● About this exercise
Each entry that appears below should be restated word for word.

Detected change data
<<<<

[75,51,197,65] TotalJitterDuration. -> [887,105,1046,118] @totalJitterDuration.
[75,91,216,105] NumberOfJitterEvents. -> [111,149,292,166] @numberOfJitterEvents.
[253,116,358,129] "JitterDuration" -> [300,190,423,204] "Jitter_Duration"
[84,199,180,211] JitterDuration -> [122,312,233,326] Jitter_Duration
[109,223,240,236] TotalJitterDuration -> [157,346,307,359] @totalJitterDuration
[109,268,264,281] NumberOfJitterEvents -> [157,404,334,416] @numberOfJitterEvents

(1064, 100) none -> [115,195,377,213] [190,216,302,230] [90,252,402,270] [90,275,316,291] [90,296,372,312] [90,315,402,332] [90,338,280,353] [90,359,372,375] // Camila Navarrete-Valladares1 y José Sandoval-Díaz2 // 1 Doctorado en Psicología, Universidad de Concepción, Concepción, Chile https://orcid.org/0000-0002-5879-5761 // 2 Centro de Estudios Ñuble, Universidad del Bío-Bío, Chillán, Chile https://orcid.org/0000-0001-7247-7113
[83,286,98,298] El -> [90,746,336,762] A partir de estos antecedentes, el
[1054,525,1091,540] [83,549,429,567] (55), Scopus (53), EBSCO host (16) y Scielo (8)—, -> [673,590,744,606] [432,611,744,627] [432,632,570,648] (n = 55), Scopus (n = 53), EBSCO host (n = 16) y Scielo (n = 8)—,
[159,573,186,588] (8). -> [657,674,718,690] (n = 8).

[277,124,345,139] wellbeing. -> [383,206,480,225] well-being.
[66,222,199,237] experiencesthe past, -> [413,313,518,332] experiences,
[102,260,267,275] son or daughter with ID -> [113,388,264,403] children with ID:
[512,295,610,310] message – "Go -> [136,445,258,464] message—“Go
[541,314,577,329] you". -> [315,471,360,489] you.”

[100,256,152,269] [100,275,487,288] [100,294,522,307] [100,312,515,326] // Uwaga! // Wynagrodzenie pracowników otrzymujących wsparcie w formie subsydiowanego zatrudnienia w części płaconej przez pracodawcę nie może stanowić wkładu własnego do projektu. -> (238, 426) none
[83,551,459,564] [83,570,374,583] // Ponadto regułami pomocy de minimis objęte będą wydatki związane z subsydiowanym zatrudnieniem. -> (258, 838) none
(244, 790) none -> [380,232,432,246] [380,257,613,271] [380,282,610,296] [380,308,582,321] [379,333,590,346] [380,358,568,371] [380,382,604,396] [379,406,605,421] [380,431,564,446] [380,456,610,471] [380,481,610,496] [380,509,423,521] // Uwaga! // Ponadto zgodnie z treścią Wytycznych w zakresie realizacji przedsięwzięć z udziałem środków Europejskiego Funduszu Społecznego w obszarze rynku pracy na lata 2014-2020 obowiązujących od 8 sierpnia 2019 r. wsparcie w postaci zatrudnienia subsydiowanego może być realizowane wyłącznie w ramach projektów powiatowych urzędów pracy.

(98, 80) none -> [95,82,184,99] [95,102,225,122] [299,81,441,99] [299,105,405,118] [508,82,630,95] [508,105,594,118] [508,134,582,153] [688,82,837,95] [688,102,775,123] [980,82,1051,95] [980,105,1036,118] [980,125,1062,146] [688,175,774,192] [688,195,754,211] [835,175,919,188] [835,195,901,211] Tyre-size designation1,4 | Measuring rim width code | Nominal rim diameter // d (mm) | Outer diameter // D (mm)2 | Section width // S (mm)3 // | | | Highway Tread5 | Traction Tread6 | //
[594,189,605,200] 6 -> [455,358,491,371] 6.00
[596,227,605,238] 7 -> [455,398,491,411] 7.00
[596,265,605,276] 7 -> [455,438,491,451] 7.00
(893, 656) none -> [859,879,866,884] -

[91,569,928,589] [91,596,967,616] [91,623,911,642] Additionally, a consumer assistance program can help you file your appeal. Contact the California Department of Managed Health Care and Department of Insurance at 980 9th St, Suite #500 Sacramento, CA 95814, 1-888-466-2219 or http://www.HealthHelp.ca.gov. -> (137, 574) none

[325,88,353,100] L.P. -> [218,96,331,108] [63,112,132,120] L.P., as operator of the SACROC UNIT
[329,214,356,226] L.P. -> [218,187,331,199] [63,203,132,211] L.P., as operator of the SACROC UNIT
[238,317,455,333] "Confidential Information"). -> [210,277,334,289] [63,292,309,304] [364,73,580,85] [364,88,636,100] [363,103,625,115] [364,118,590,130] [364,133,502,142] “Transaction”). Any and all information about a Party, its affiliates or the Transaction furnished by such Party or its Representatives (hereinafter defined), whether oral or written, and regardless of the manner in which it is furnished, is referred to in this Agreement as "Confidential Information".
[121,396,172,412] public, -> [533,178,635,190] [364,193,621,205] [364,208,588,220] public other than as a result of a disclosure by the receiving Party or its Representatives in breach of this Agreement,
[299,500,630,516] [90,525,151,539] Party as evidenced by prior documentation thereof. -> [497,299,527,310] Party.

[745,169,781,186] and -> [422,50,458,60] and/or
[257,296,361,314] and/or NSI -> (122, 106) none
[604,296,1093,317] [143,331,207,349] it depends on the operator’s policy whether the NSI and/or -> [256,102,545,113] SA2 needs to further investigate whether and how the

>>>>

● Completed task
[75,51,197,65] TotalJitterDuration. -> [887,105,1046,118] @totalJitterDuration.
[75,91,216,105] NumberOfJitterEvents. -> [111,149,292,166] @numberOfJitterEvents.
[253,116,358,129] "JitterDuration" -> [300,190,423,204] "Jitter_Duration"
[84,199,180,211] JitterDuration -> [122,312,233,326] Jitter_Duration
[109,223,240,236] TotalJitterDuration -> [157,346,307,359] @totalJitterDuration
[109,268,264,281] NumberOfJitterEvents -> [157,404,334,416] @numberOfJitterEvents

(1064, 100) none -> [115,195,377,213] [190,216,302,230] [90,252,402,270] [90,275,316,291] [90,296,372,312] [90,315,402,332] [90,338,280,353] [90,359,372,375] // Camila Navarrete-Valladares1 y José Sandoval-Díaz2 // 1 Doctorado en Psicología, Universidad de Concepción, Concepción, Chile https://orcid.org/0000-0002-5879-5761 // 2 Centro de Estudios Ñuble, Universidad del Bío-Bío, Chillán, Chile https://orcid.org/0000-0001-7247-7113
[83,286,98,298] El -> [90,746,336,762] A partir de estos antecedentes, el
[1054,525,1091,540] [83,549,429,567] (55), Scopus (53), EBSCO host (16) y Scielo (8)—, -> [673,590,744,606] [432,611,744,627] [432,632,570,648] (n = 55), Scopus (n = 53), EBSCO host (n = 16) y Scielo (n = 8)—,
[159,573,186,588] (8). -> [657,674,718,690] (n = 8).

[277,124,345,139] wellbeing. -> [383,206,480,225] well-being.
[66,222,199,237] experiencesthe past, -> [413,313,518,332] experiences,
[102,260,267,275] son or daughter with ID -> [113,388,264,403] children with ID:
[512,295,610,310] message – "Go -> [136,445,258,464] message—“Go
[541,314,577,329] you". -> [315,471,360,489] you.”

[100,256,152,269] [100,275,487,288] [100,294,522,307] [100,312,515,326] // Uwaga! // Wynagrodzenie pracowników otrzymujących wsparcie w formie subsydiowanego zatrudnienia w części płaconej przez pracodawcę nie może stanowić wkładu własnego do projektu. -> (238, 426) none
[83,551,459,564] [83,570,374,583] // Ponadto regułami pomocy de minimis objęte będą wydatki związane z subsydiowanym zatrudnieniem. -> (258, 838) none
(244, 790) none -> [380,232,432,246] [380,257,613,271] [380,282,610,296] [380,308,582,321] [379,333,590,346] [380,358,568,371] [380,382,604,396] [379,406,605,421] [380,431,564,446] [380,456,610,471] [380,481,610,496] [380,509,423,521] // Uwaga! // Ponadto zgodnie z treścią Wytycznych w zakresie realizacji przedsięwzięć z udziałem środków Europejskiego Funduszu Społecznego w obszarze rynku pracy na lata 2014-2020 obowiązujących od 8 sierpnia 2019 r. wsparcie w postaci zatrudnienia subsydiowanego może być realizowane wyłącznie w ramach projektów powiatowych urzędów pracy.

(98, 80) none -> [95,82,184,99] [95,102,225,122] [299,81,441,99] [299,105,405,118] [508,82,630,95] [508,105,594,118] [508,134,582,153] [688,82,837,95] [688,102,775,123] [980,82,1051,95] [980,105,1036,118] [980,125,1062,146] [688,175,774,192] [688,195,754,211] [835,175,919,188] [835,195,901,211] Tyre-size designation1,4 | Measuring rim width code | Nominal rim diameter // d (mm) | Outer diameter // D (mm)2 | Section width // S (mm)3 // | | | Highway Tread5 | Traction Tread6 | //
[594,189,605,200] 6 -> [455,358,491,371] 6.00
[596,227,605,238] 7 -> [455,398,491,411] 7.00
[596,265,605,276] 7 -> [455,438,491,451] 7.00
(893, 656) none -> [859,879,866,884] -

[91,569,928,589] [91,596,967,616] [91,623,911,642] Additionally, a consumer assistance program can help you file your appeal. Contact the California Department of Managed Health Care and Department of Insurance at 980 9th St, Suite #500 Sacramento, CA 95814, 1-888-466-2219 or http://www.HealthHelp.ca.gov. -> (137, 574) none

[325,88,353,100] L.P. -> [218,96,331,108] [63,112,132,120] L.P., as operator of the SACROC UNIT
[329,214,356,226] L.P. -> [218,187,331,199] [63,203,132,211] L.P., as operator of the SACROC UNIT
[238,317,455,333] "Confidential Information"). -> [210,277,334,289] [63,292,309,304] [364,73,580,85] [364,88,636,100] [363,103,625,115] [364,118,590,130] [364,133,502,142] “Transaction”). Any and all information about a Party, its affiliates or the Transaction furnished by such Party or its Representatives (hereinafter defined), whether oral or written, and regardless of the manner in which it is furnished, is referred to in this Agreement as "Confidential Information".
[121,396,172,412] public, -> [533,178,635,190] [364,193,621,205] [364,208,588,220] public other than as a result of a disclosure by the receiving Party or its Representatives in breach of this Agreement,
[299,500,630,516] [90,525,151,539] Party as evidenced by prior documentation thereof. -> [497,299,527,310] Party.

[745,169,781,186] and -> [422,50,458,60] and/or
[257,296,361,314] and/or NSI -> (122, 106) none
[604,296,1093,317] [143,331,207,349] it depends on the operator’s policy whether the NSI and/or -> [256,102,545,113] SA2 needs to further investigate whether and how the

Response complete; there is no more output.